The less glamorous honours are put to ministers to approve
by civil servants in their own departments and will normally
go through on the nod, but even at the lower level the patronage
system still works and I recall one permanent secretary who
had recommended a knighthood for a particular industrialist,
being given a directorship in that man's company, when he
himself retired from the civil service a year or two later.
But apart from the sniff of traditional sleaze, which has
always surrounded the system, what is wrong with it is that
all honours come from the top and none have any democratic
legitimacy about them and the awards given relate to the social
class of the recipient and not the service that has been rendered.

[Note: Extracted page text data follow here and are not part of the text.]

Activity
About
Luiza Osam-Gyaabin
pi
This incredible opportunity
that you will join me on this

The top brass in Whitehall and the City are the ones who
get the peerages and the knighthood's and our sub-postmistress
may get a medal at the lowest level and will not be asked
to an investiture to receive it, but if she can be persuaded
that it really is the Queen's personal wish that she should
have it then she may become a passionate supporter of the
monarchy, the class system and the status quo - which is what
the Jubilee was all about.
Contrast this way of saying thank you with the more democratic
procedures that do exist, as when a University votes to award
some distinguished scientist an honorary degree, or a city
which votes to make a citizen a Freeman of the Borough, both
of which carry with them the authority of a collective decision
without any fount of honour having gushed upon them.
It is the same when a trade union gives someone life membership
after that member has devoted him, or herself, to work of
that union, or even honours some person outside who is believed
to have made a genuine contribution to their work.

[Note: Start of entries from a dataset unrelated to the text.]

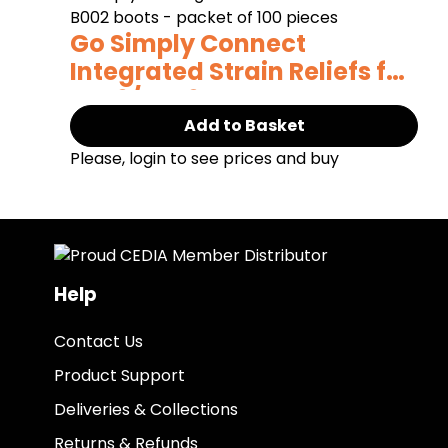
Go Simply Connect
Integrated Strain Reliefs for
Cat6/Cat6a
Add to Basket
Please, login to see prices and buy
Help
Contact Us
Product Support
Deliveries & Collections
Returns & Refunds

It would be perfectly possible - and extremely desirable
- for the House of Commons to take over the honours system
from the prime minister by inviting nominations from MPs,
Local authorities and other public bodies, which together
with the citations would be published in a motion of thanks
which could be formally debated and passed, followed by a
reception for those named all of whom would be given their
own citation, suitably framed and a single medal struck to
mark their award.
In this way the whole system would be democratic, freed
from all personal patronage and genuinely open at every stage
to allow those who really have performed a service to feel
that they had been recognized, encouraging all the people
who do a good job, especially in the public services where
financial rewards are well below those in private industry.
Encouragement is a much more effective way of getting results
than the practice of naming and shaming adopted by OFSTED
in their dealing with schools that were struggling against
difficult circumstances to help the students in their care,
and the passion for grading everyone and publishing league
tables has had a similarly depressing impact, just as the
eleven plus examinations did before comprehensives came in
to end the classification of children as failures at the beginning
of life.
It has long seemed to me that there are those who positively
dislike the idea that working class children should get a
better education because it might lead to them asking awkward
questions about the society in which they live and it would
be better if they were just trained to take orders and know
their place in society so that the class system can continue
unchallenged.
That is also what the present Honours list is all about
and, speaking for myself I would far rather be an honorary
member of the NUM as I am - membership number 001 - than be
in the House of Lords, and I don't have to prove it.